In the wake of the notorious Plutus Payroll scheme
, the Federal Government is taking steps to protect itself.
The scheme, which saw cash funnelled into outside companies managed by fake directors, cost the Government an estimated $191 million. It was the first big case involving “phoenixing,” wherein companies are deliberately stripped down, liquidated and reopened under different names and leadership, leaving creditors and the Government to foot the bill.
But phoenixing isn’t an isolated incident—and the Federal Government’s latest move proves it.
The phoenixing problem
According to ABC
, there’s a whole slew of “pre-insolvency advisers” who are helping companies liquidate, rebuild and cash in on the assets.
The news organisation explains that facilitators were manipulating the corporate system by installing ‘dummy’ directors in companies to shield the real directors from liquidators, creditors and the Australian Taxation Office. The facilitators backdated those appointments in the Australian Securities and Investments Commission’s system to make it appear the dummy director had been in place for much longer.

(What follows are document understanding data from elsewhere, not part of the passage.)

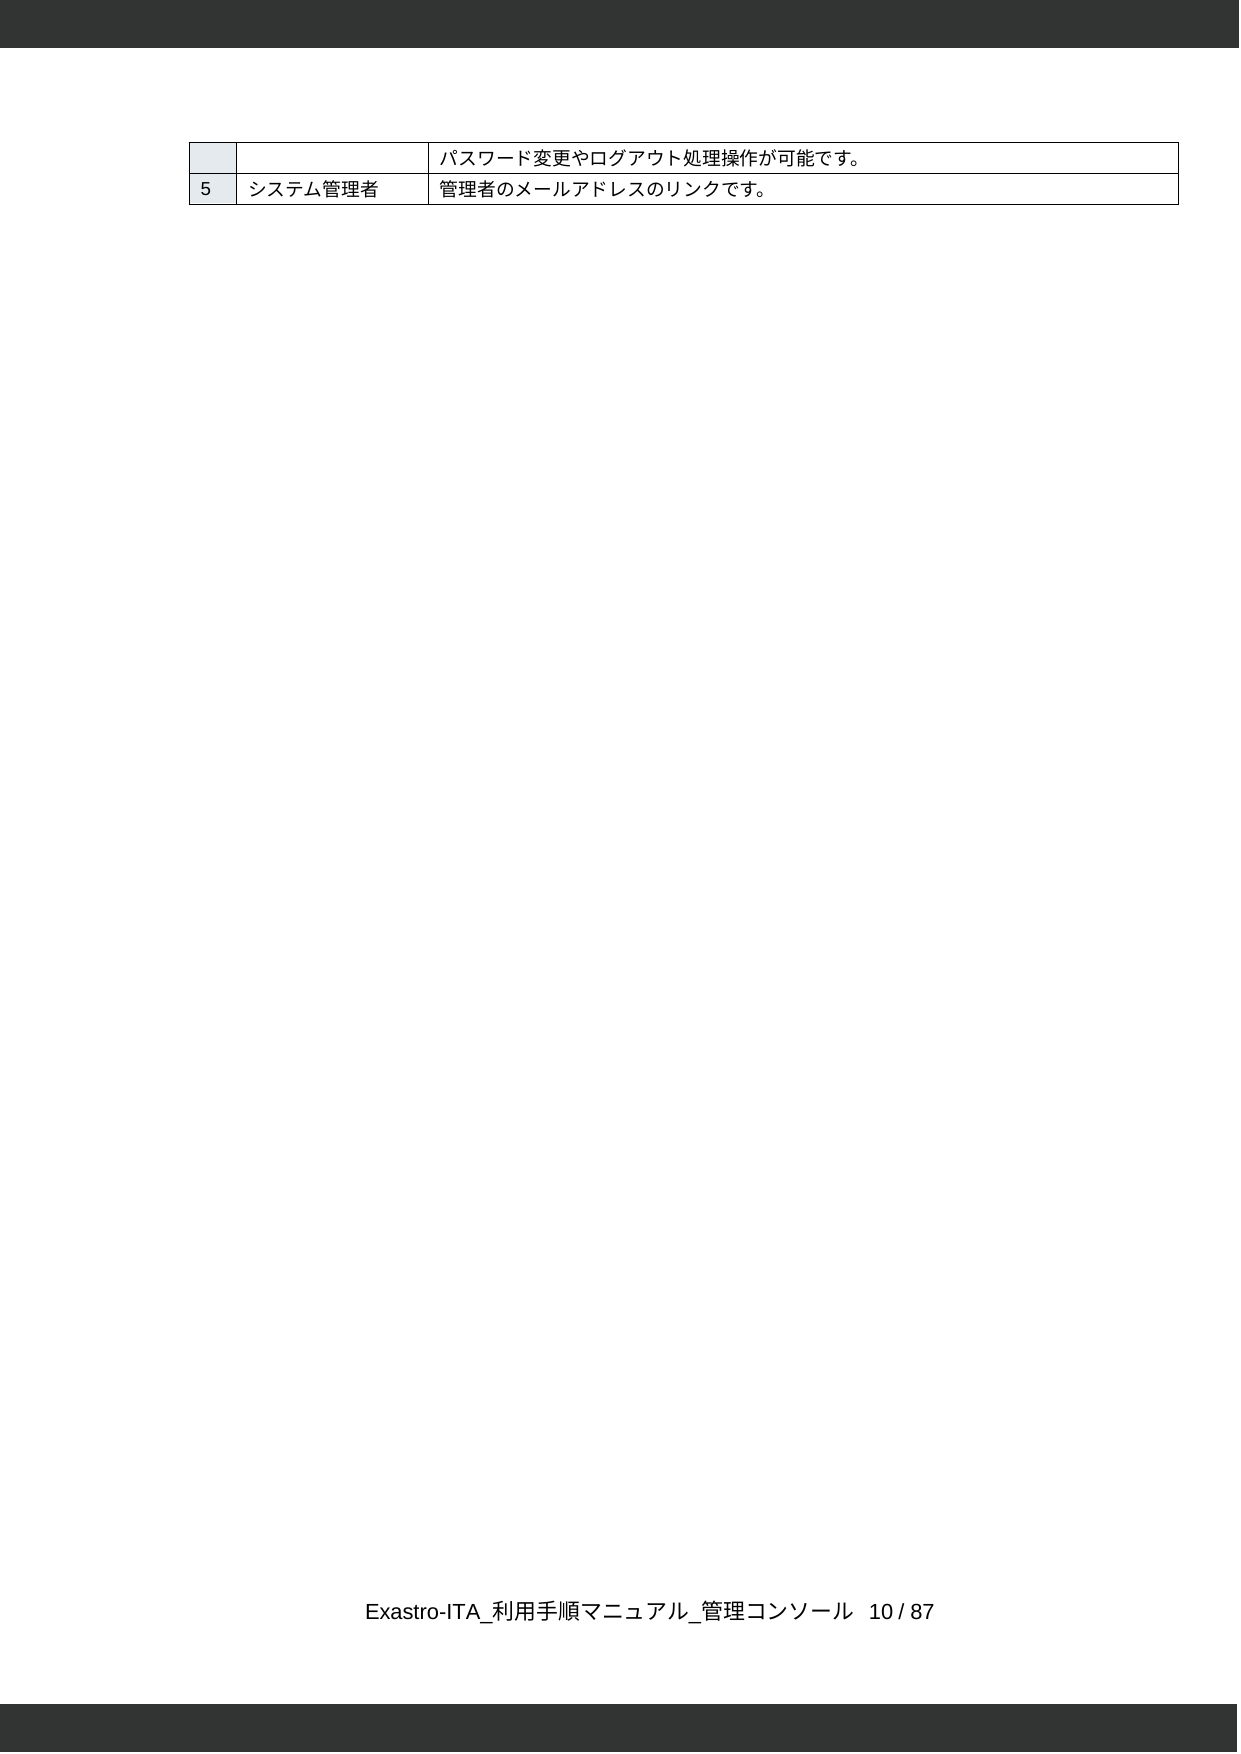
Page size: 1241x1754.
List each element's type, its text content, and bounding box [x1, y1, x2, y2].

table_cell システム管理者 [237, 174, 428, 203]
table_cell 4 [190, 143, 236, 173]
picture [0, 1704, 1237, 1752]
picture [0, 0, 1239, 48]
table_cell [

ASIC has identified more than 11,000 potential phoenixing situations
and estimates losses to the country’s economy at around $3.2 billion a year.
To prevent further losses from phoenixing, the government has created a way for directors—dummy or not—to be tracked and monitored across the country. According to the law, all company directors will be given a Directors Identification Number, which will give Government authorities the ability to track and map their involvement with companies, organisations and other professionals.
The law will also include specific offences in an effort to make prosecution easier, and all parties suspected of phoenixing will be required to pay a security deposit before they can open a new company. They will also be held liable for all debts.